Despite Canceled Concerts, Live Recorded Shows, Entertainers Are Spreading Joy From Their Homes

Aaron Rohrer, Reporter

With the COVID-19 pandemic halting most operations in the entertainment industry, some entertainers are finding creative ways to keep providing for their fans.

California Lutheran University alumnus and sports radio personality Jake Gould, has been utilizing social media to connect with people, spread laughter and pass time during the pandemic. 

Gould said seeing DJs, and musicians sharing their talents on Instagram Live inspired his own impromptu show Friday, April 10.  “[It] inspired me to start mixing music for friends of mine that are bored enough to be… watching me goof off on my laptop… with a stupid light show in the background,” Gould said.

Musical performances such as these can be frequently found on Instagram Live, Facebook and YouTube, all with the aim to keep people connected to live music and entertained until venues re-open.

Italian opera singer Andrea Bocelli performed live from the Duomo in Milan, Italy on Easter Sunday, April 12. The Grammy Museum in Los Angeles has launched a Museum at Home series including prerecorded live performances, interviews with award-winning artists and educational materials available for free to the general public. 

Billboard has compiled a list of livestreams and virtual concerts available during the pandemic which is regularly updated. 

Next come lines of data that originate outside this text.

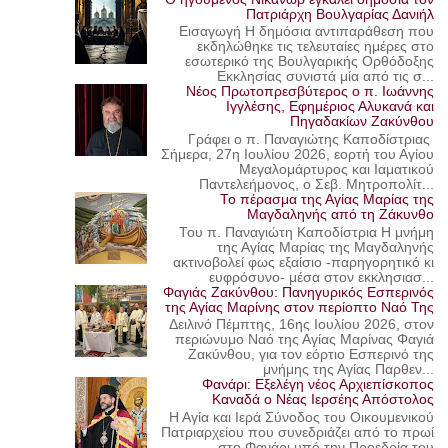
Πατριάρχη Βουλγαρίας Δανιήλ
Εισαγωγή Η δημόσια αντιπαράθεση που
εκδηλώθηκε τις τελευταίες ημέρες στο
εσωτερικό της Βουλγαρικής Ορθόδοξης
Εκκλησίας συνιστά μία από τις σ...
Νέος Πρωτοπρεσβύτερος ο π. Ιωάννης
Ιγγλέσης, Εφημέριος Αλυκανά και
Πηγαδακίων Ζακύνθου
Γράφει ο π. Παναγιώτης Καποδίστριας
Σήμερα, 27η Ιουλίου 2026, εορτή του Αγίου
Μεγαλομάρτυρος και Ιαματικού
Παντελεήμονος, ο Σεβ. Μητροπολίτ...
Το πέρασμα της Αγίας Μαρίας της
Μαγδαληνής από τη Ζάκυνθο
Του π. Παναγιώτη Καποδίστρια Η μνήμη
της Αγίας Μαρίας της Μαγδαληνής
ακτινοβολεί φως εξαίσιο -παρηγορητικό κι
ευφρόσυνο- μέσα στον εκκλησιασ...
Φαγιάς Ζακύνθου: Πανηγυρικός Εσπερινός
της Αγίας Μαρίνης στον περίοπτο Ναό Της
Δειλινό Πέμπτης, 16ης Ιουλίου 2026, στον
περιώνυμο Ναό της Αγίας Μαρίνας Φαγιά
Ζακύνθου, για τον εόρτιο Εσπερινό της
μνήμης της Αγίας Παρθεν...
Φανάρι: Εξελέγη νέος Αρχιεπίσκοπος
Καναδά ο Νέας Ιερσέης Απόστολος
Η Αγία και Ιερά Σύνοδος του Οικουμενικού
Πατριαρχείου που συνεδριάζει από το πρωί
στο Φανάρι υπό την Προεδρία του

Gould added that digital platforms were becoming increasingly popular entertainment venues pre-COVID-19. “Since starting a sports radio show on campus for iCLU Radio, I’ve graduated from the university and moved on to using my Instagram Live as a platform for viewers to engage with my at-home podcast in real-time,” Gould said. 

The transition to online, however, has been a greater challenge for those used to an interactive studio audience.

In a recent at home episode of Late Night with Stephen Colbert, fellow talk show host Conan O’Brien appeared as a guest and ended up taking Colbert’s role as host of the show. The two reflected on how they are handling quarantine orders and the transition of their shows to online mediums such as YouTube. 

“I miss the laughter. I miss the joy that I bring others,” O’Brien said. 

O’Brien said that he misses the studio atmosphere and live audience, and that creating a show from home simply does not hold the same level of satisfaction. Colbert said he felt the same way. 

Jimmy Fallon, comedian, and host of his own late night show, has even employed his own daughters to aid in his home production of The Tonight Show. The live studio audience show ceased production on March 13, but Fallon was eager to continue online. 

Fallon has been in contact with the producers and writers of the show to put together mini episodes from home each week as he feels the show must go on. Fallon said he is attempting to provide a sense of normalcy, in a video interview on March 19 for NBC’s Today show.

In addition to network television, streaming platforms are continuing to offer new content for subscribers. Disney supplied Pixar’s Onward direct to its platform, Disney+, less than one month following its theatrical debut. Disney has also released Frozen II for subscribers far ahead of anticipated at-home viewing. Sling TV has unlocked premium channels to all users in light of the pandemic, and Netflix has introduced a plethora of new originals.

While many Americans are yearning for a return to the various forms of entertainment that we have come to know and love, the provision of vast amounts of online content serves as a temporary replacement until the COVID-19 pandemic settles.